An elusive courtesan, Marthe de Florian cultivated a life of art and beauty, casting out all recollections of her impoverished childhood in the dark alleys of Montmartre. With Europe on the brink of war, she shares her story with her granddaughter Solange Beaugiron, using her prized possessions to reveal her innermost secrets. Most striking of all are a beautiful string of pearls and a magnificent portrait of Marthe painted by the Italian artist Giovanni Boldini. As Marthe’s tale unfolds, like velvet itself, stitched with its own shadow and light, it helps to guide Solange on her own path."
My Two Cents:
"The Velvet Hours" is a book told in two time periods. It is told during the Belle Epoque in the late 1800s and during World War II in the 1940s. After enjoying a couple of Richman's other books, I knew that I wanted to read this book without really knowing what it was about. Luckily, once again, Richman has put together a great story about family secrets and how things are not always the way that they seem.
We have two main characters here. There is Marthe, a woman who lives for beauty, who has a great love affair during the height of the Belle Epoque. Then there is Solange, a young woman who is just finding out her origins from her grandmother, Marthe.
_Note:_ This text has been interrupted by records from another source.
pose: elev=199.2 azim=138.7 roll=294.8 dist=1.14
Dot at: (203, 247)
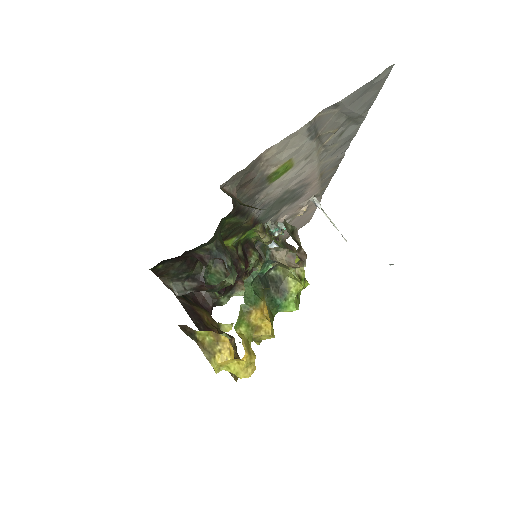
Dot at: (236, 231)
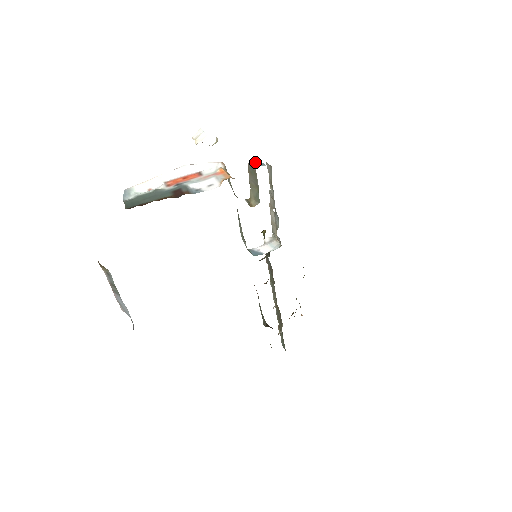
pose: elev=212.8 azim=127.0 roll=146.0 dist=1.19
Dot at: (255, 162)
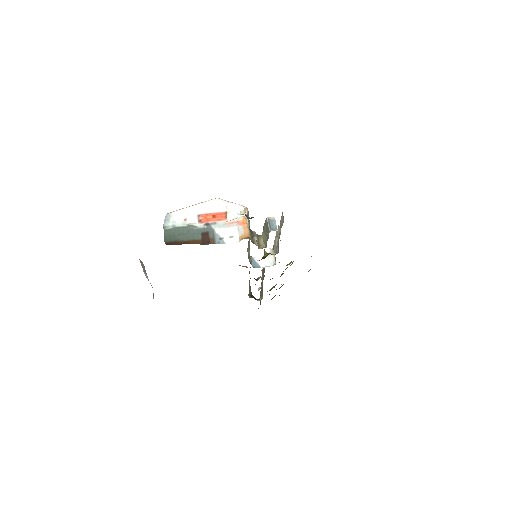
Dot at: (271, 221)
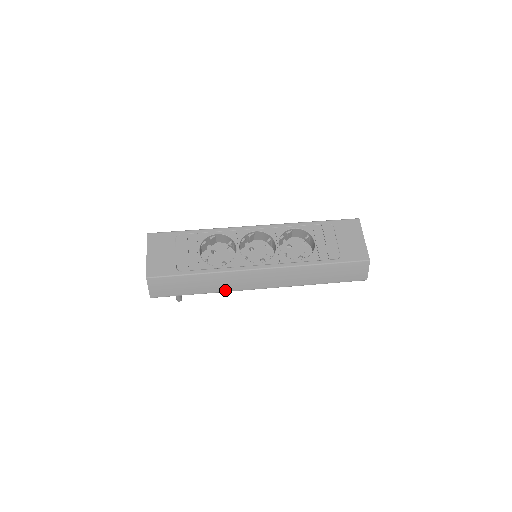
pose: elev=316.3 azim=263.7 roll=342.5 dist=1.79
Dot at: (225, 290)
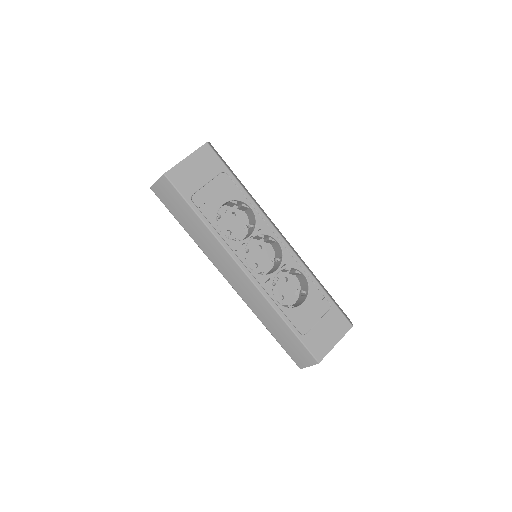
Dot at: (205, 251)
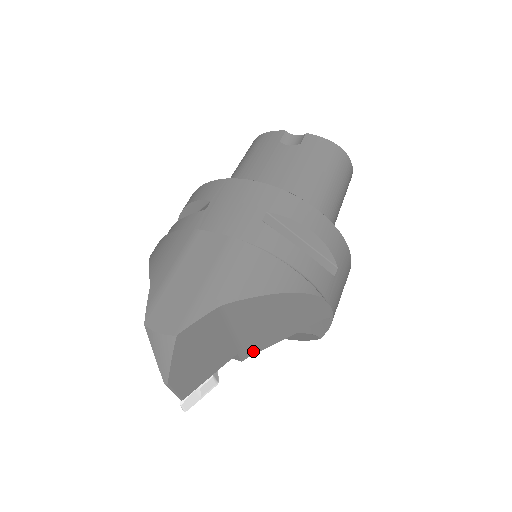
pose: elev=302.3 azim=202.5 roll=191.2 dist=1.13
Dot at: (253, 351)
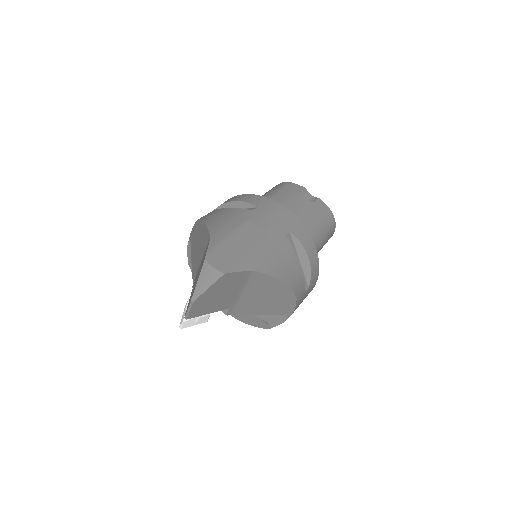
Dot at: (237, 312)
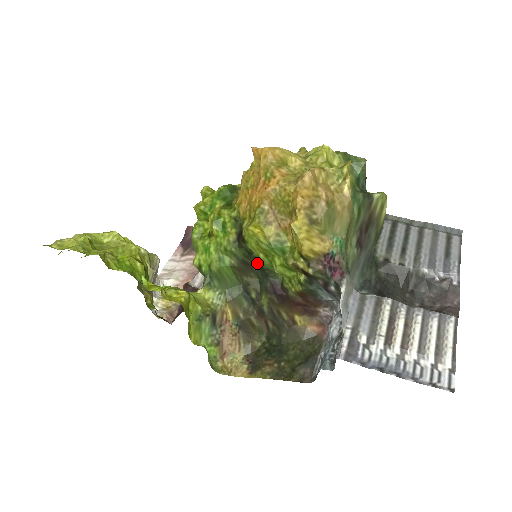
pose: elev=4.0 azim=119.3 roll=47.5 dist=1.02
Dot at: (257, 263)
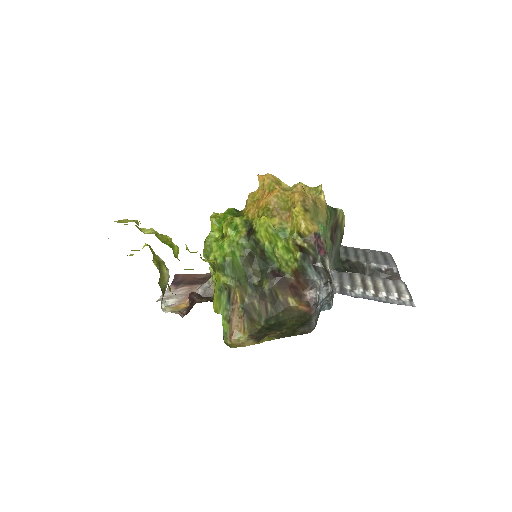
Dot at: (261, 253)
Solange is dealing with a different set of problems in trying to figure out whether it is better to wait out the war or to leave with her beau and his family where she knows she will be safer. The stories go back and forth between these two women and both of them are equally fascinating. I loved the juxtaposition of the two different time periods that the women were living and thriving in!
The writing in this book is indicative of why I keep coming back to Richman's books. She has a great way of weaving characters in with historical detail that feels like a treat for historical fiction lovers. This story was based on a true story about a real Solange who locked up her grandmother's apartment during the war, continued to pay for it while she was abroad, and the pristine apartment stuck in time was only found out in 2010 after Solange died and was no longer making payments on the house. It is a truly amazing story and I am so glad that Richman chose to capture it!